(Exercise prompt) Show each line of the material below that contains the string "Süden", copied in full.

────────────────

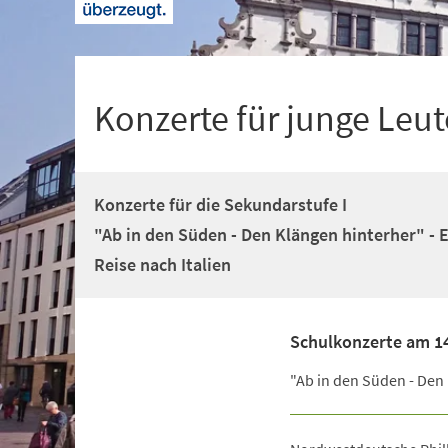
+
1
Konzerte für junge Leut
Konzerte für die Sekundarstufe I
"Ab in den Süden - Den Klängen hinterher" - 
Reise nach Italien
Schulkonzerte am 14.
"Ab in den Süden - Den 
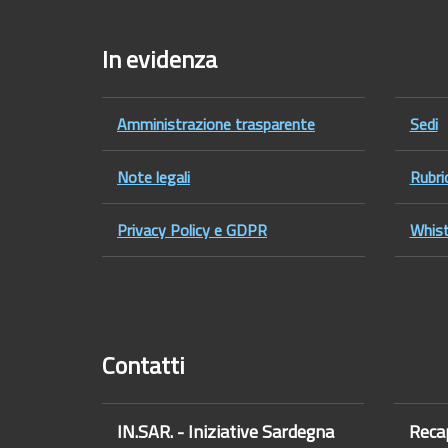
Foot
In evidenza
Amministrazione trasparente
Sedi
Note legali
Rubri
Privacy Policy e GDPR
Whist
Contatti
IN.SAR. - Iniziative Sardegna
Recap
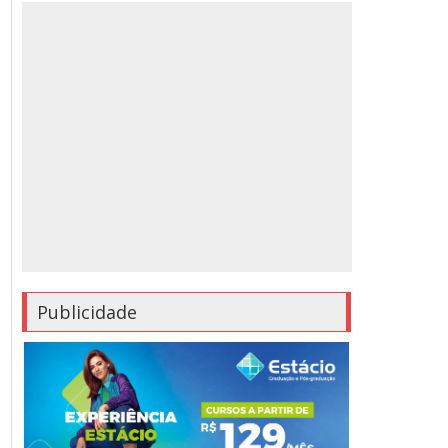
Publicidade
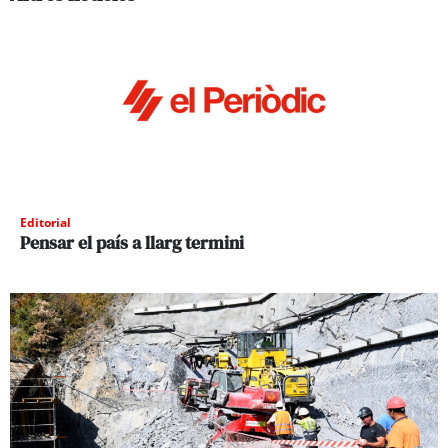
Editorial
Pensar el país a llarg termini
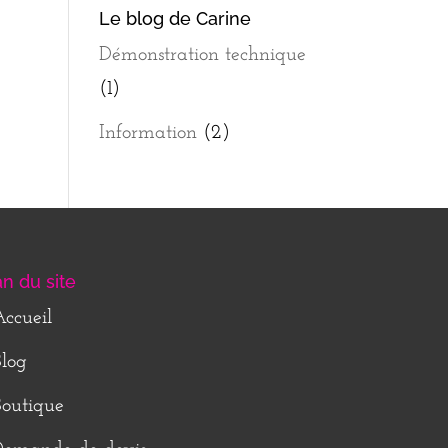
Le blog de Carine
Démonstration technique
(1)
Information
(2)
an du site
ccueil
log
outique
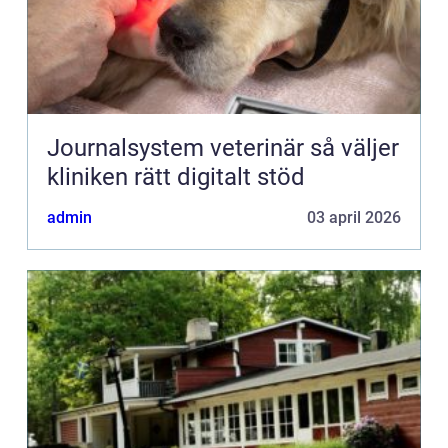
Journalsystem veterinär så väljer
kliniken rätt digitalt stöd
admin
03 april 2026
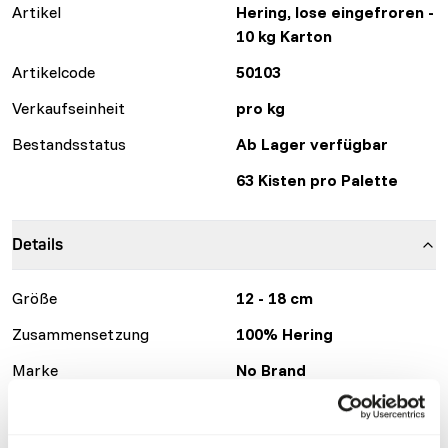
Artikel
Hering, lose eingefroren -
10 kg Karton
Artikelcode
50103
Verkaufseinheit
pro kg
Bestandsstatus
Ab Lager verfügbar
63 Kisten pro Palette
Details
Größe
12 - 18 cm
Zusammensetzung
100% Hering
Marke
No Brand
Ernährungsberatung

────────────────

(Result of the exercise)
"Ab in den Süden - Den Klängen hinterher" - 
"Ab in den Süden - Den 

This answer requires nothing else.